--- Dataset records Enclosed Below ---

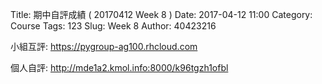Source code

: Title: 期中自評成績 ( 20170412 Week 8 )
Date: 2017-04-12 11:00
Category: Course
Tags: 123
Slug: Week 8
Author: 40423216

<p>小組互評: <a href="https://pygroup-ag100.rhcloud.com">https://pygroup-ag100.rhcloud.com</a></p>

<p>個人自評: <a href="http://mde1a2.kmol.info:8000/k96tgzh1ofbl">http://mde1a2.kmol.info:8000/k96tgzh1ofbl</a></p>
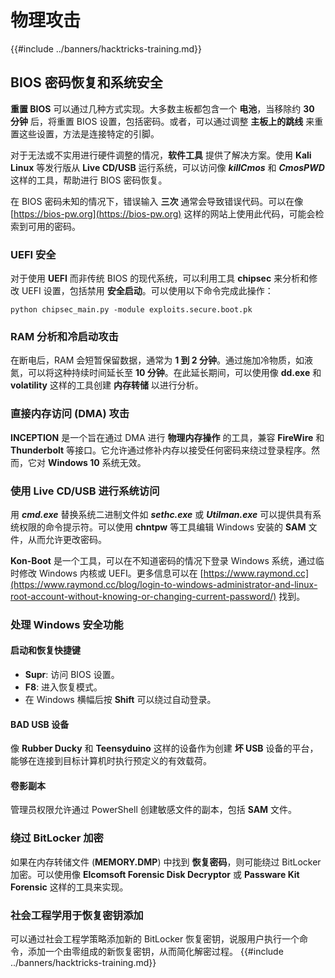 # 物理攻击

{{#include ../banners/hacktricks-training.md}}

## BIOS 密码恢复和系统安全

**重置 BIOS** 可以通过几种方式实现。大多数主板都包含一个 **电池**，当移除约 **30 分钟** 后，将重置 BIOS 设置，包括密码。或者，可以通过调整 **主板上的跳线** 来重置这些设置，方法是连接特定的引脚。

对于无法或不实用进行硬件调整的情况，**软件工具** 提供了解决方案。使用 **Kali Linux** 等发行版从 **Live CD/USB** 运行系统，可以访问像 **_killCmos_** 和 **_CmosPWD_** 这样的工具，帮助进行 BIOS 密码恢复。

在 BIOS 密码未知的情况下，错误输入 **三次** 通常会导致错误代码。可以在像 [https://bios-pw.org](https://bios-pw.org) 这样的网站上使用此代码，可能会检索到可用的密码。

### UEFI 安全

对于使用 **UEFI** 而非传统 BIOS 的现代系统，可以利用工具 **chipsec** 来分析和修改 UEFI 设置，包括禁用 **安全启动**。可以使用以下命令完成此操作：

`python chipsec_main.py -module exploits.secure.boot.pk`

### RAM 分析和冷启动攻击

在断电后，RAM 会短暂保留数据，通常为 **1 到 2 分钟**。通过施加冷物质，如液氮，可以将这种持续时间延长至 **10 分钟**。在此延长期间，可以使用像 **dd.exe** 和 **volatility** 这样的工具创建 **内存转储** 以进行分析。

### 直接内存访问 (DMA) 攻击

**INCEPTION** 是一个旨在通过 DMA 进行 **物理内存操作** 的工具，兼容 **FireWire** 和 **Thunderbolt** 等接口。它允许通过修补内存以接受任何密码来绕过登录程序。然而，它对 **Windows 10** 系统无效。

### 使用 Live CD/USB 进行系统访问

用 **_cmd.exe_** 替换系统二进制文件如 **_sethc.exe_** 或 **_Utilman.exe_** 可以提供具有系统权限的命令提示符。可以使用 **chntpw** 等工具编辑 Windows 安装的 **SAM** 文件，从而允许更改密码。

**Kon-Boot** 是一个工具，可以在不知道密码的情况下登录 Windows 系统，通过临时修改 Windows 内核或 UEFI。更多信息可以在 [https://www.raymond.cc](https://www.raymond.cc/blog/login-to-windows-administrator-and-linux-root-account-without-knowing-or-changing-current-password/) 找到。

### 处理 Windows 安全功能

#### 启动和恢复快捷键

- **Supr**: 访问 BIOS 设置。
- **F8**: 进入恢复模式。
- 在 Windows 横幅后按 **Shift** 可以绕过自动登录。

#### BAD USB 设备

像 **Rubber Ducky** 和 **Teensyduino** 这样的设备作为创建 **坏 USB** 设备的平台，能够在连接到目标计算机时执行预定义的有效载荷。

#### 卷影副本

管理员权限允许通过 PowerShell 创建敏感文件的副本，包括 **SAM** 文件。

### 绕过 BitLocker 加密

如果在内存转储文件 (**MEMORY.DMP**) 中找到 **恢复密码**，则可能绕过 BitLocker 加密。可以使用像 **Elcomsoft Forensic Disk Decryptor** 或 **Passware Kit Forensic** 这样的工具来实现。

### 社会工程学用于恢复密钥添加

可以通过社会工程学策略添加新的 BitLocker 恢复密钥，说服用户执行一个命令，添加一个由零组成的新恢复密钥，从而简化解密过程。
{{#include ../banners/hacktricks-training.md}}
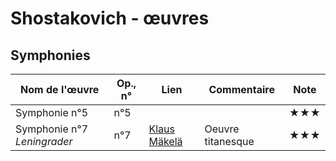 # Shostakovich - œuvres  

<!--|Nom de l'œuvre| Op., n° | Lien | Commentaire | Note|
|--------|----|-------|---------|----|
|        |     |   [Interprète](youtu.be/...)|   |  ★|-->

## Symphonies

|Nom de l'œuvre| Op., n° | Lien | Commentaire | Note|
|--------|----|-------|---------|----|
| Symphonie n°5  |n°5|   [](https://youtu.be/)| |  ★★★|
| Symphonie n°7 *Leningrader* |  n°7 |   [Klaus Mäkelä](https://youtu.be/GB3zR_X25UU?t=30)| Oeuvre titanesque|  ★★★|

<!-- ## Concertos -->
<!-- ### Concertos pour piano -->
<!-- ### Concertos pour violon -->
<!-- ### Concertos pour violoncelle -->

<!-- ## Instrument seul -->
<!-- ### Piano -->
<!-- ### Orgue -->
<!-- ### Violon -->
<!-- ### Violoncelle -->
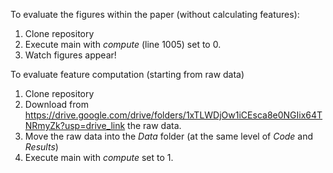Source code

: To evaluate the figures within the paper (without calculating features):
1. Clone repository
2. Execute main with _compute_ (line 1005) set to 0.
3. Watch figures appear!

To evaluate feature computation (starting from raw data)
1. Clone repository
2. Download from https://drive.google.com/drive/folders/1xTLWDjOw1iCEsca8e0NGIix64TNRmyZk?usp=drive_link the raw data.
3. Move the raw data into the _Data_ folder (at the same level of _Code_ and _Results_)
4. Execute main with _compute_ set to 1.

--- End of Enclosed Dataset records ---

(To do)
Can you duplicate the source text of all four records above, character for character, leaving out the pictures?

(Exercise result)
Source code

: Title: 期中自評成績 ( 20170412 Week 8 )
Date: 2017-04-12 11:00
Category: Course
Tags: 123
Slug: Week 8
Author: 40423216

<p>小組互評: <a href="https://pygroup-ag100.rhcloud.com">https://pygroup-ag100.rhcloud.com</a></p>

<p>個人自評: <a href="http://mde1a2.kmol.info:8000/k96tgzh1ofbl">http://mde1a2.kmol.info:8000/k96tgzh1ofbl</a></p>
 # 物理攻击

{{#include ../banners/hacktricks-training.md}}

## BIOS 密码恢复和系统安全

**重置 BIOS** 可以通过几种方式实现。大多数主板都包含一个 **电池**，当移除约 **30 分钟** 后，将重置 BIOS 设置，包括密码。或者，可以通过调整 **主板上的跳线** 来重置这些设置，方法是连接特定的引脚。

对于无法或不实用进行硬件调整的情况，**软件工具** 提供了解决方案。使用 **Kali Linux** 等发行版从 **Live CD/USB** 运行系统，可以访问像 **_killCmos_** 和 **_CmosPWD_** 这样的工具，帮助进行 BIOS 密码恢复。

在 BIOS 密码未知的情况下，错误输入 **三次** 通常会导致错误代码。可以在像 [https://bios-pw.org](https://bios-pw.org) 这样的网站上使用此代码，可能会检索到可用的密码。

### UEFI 安全

对于使用 **UEFI** 而非传统 BIOS 的现代系统，可以利用工具 **chipsec** 来分析和修改 UEFI 设置，包括禁用 **安全启动**。可以使用以下命令完成此操作：

`python chipsec_main.py -module exploits.secure.boot.pk`

### RAM 分析和冷启动攻击

在断电后，RAM 会短暂保留数据，通常为 **1 到 2 分钟**。通过施加冷物质，如液氮，可以将这种持续时间延长至 **10 分钟**。在此延长期间，可以使用像 **dd.exe** 和 **volatility** 这样的工具创建 **内存转储** 以进行分析。

### 直接内存访问 (DMA) 攻击

**INCEPTION** 是一个旨在通过 DMA 进行 **物理内存操作** 的工具，兼容 **FireWire** 和 **Thunderbolt** 等接口。它允许通过修补内存以接受任何密码来绕过登录程序。然而，它对 **Windows 10** 系统无效。

### 使用 Live CD/USB 进行系统访问

用 **_cmd.exe_** 替换系统二进制文件如 **_sethc.exe_** 或 **_Utilman.exe_** 可以提供具有系统权限的命令提示符。可以使用 **chntpw** 等工具编辑 Windows 安装的 **SAM** 文件，从而允许更改密码。

**Kon-Boot** 是一个工具，可以在不知道密码的情况下登录 Windows 系统，通过临时修改 Windows 内核或 UEFI。更多信息可以在 [https://www.raymond.cc](https://www.raymond.cc/blog/login-to-windows-administrator-and-linux-root-account-without-knowing-or-changing-current-password/) 找到。

### 处理 Windows 安全功能

#### 启动和恢复快捷键

- **Supr**: 访问 BIOS 设置。
- **F8**: 进入恢复模式。
- 在 Windows 横幅后按 **Shift** 可以绕过自动登录。

#### BAD USB 设备

像 **Rubber Ducky** 和 **Teensyduino** 这样的设备作为创建 **坏 USB** 设备的平台，能够在连接到目标计算机时执行预定义的有效载荷。

#### 卷影副本

管理员权限允许通过 PowerShell 创建敏感文件的副本，包括 **SAM** 文件。

### 绕过 BitLocker 加密

如果在内存转储文件 (**MEMORY.DMP**) 中找到 **恢复密码**，则可能绕过 BitLocker 加密。可以使用像 **Elcomsoft Forensic Disk Decryptor** 或 **Passware Kit Forensic** 这样的工具来实现。

### 社会工程学用于恢复密钥添加

可以通过社会工程学策略添加新的 BitLocker 恢复密钥，说服用户执行一个命令，添加一个由零组成的新恢复密钥，从而简化解密过程。
{{#include ../banners/hacktricks-training.md}}
 # Shostakovich - œuvres  

<!--|Nom de l'œuvre| Op., n° | Lien | Commentaire | Note|
|--------|----|-------|---------|----|
|        |     |   [Interprète](youtu.be/...)|   |  ★|-->

## Symphonies

|Nom de l'œuvre| Op., n° | Lien | Commentaire | Note|
|--------|----|-------|---------|----|
| Symphonie n°5  |n°5|   [](https://youtu.be/)| |  ★★★|
| Symphonie n°7 *Leningrader* |  n°7 |   [Klaus Mäkelä](https://youtu.be/GB3zR_X25UU?t=30)| Oeuvre titanesque|  ★★★|

<!-- ## Concertos -->
<!-- ### Concertos pour piano -->
<!-- ### Concertos pour violon -->
<!-- ### Concertos pour violoncelle -->

<!-- ## Instrument seul -->
<!-- ### Piano -->
<!-- ### Orgue -->
<!-- ### Violon -->
<!-- ### Violoncelle -->
Source code

: To evaluate the figures within the paper (without calculating features):
1. Clone repository
2. Execute main with _compute_ (line 1005) set to 0.
3. Watch figures appear!

To evaluate feature computation (starting from raw data)
1. Clone repository
2. Download from https://drive.google.com/drive/folders/1xTLWDjOw1iCEsca8e0NGIix64TNRmyZk?usp=drive_link the raw data.
3. Move the raw data into the _Data_ folder (at the same level of _Code_ and _Results_)
4. Execute main with _compute_ set to 1.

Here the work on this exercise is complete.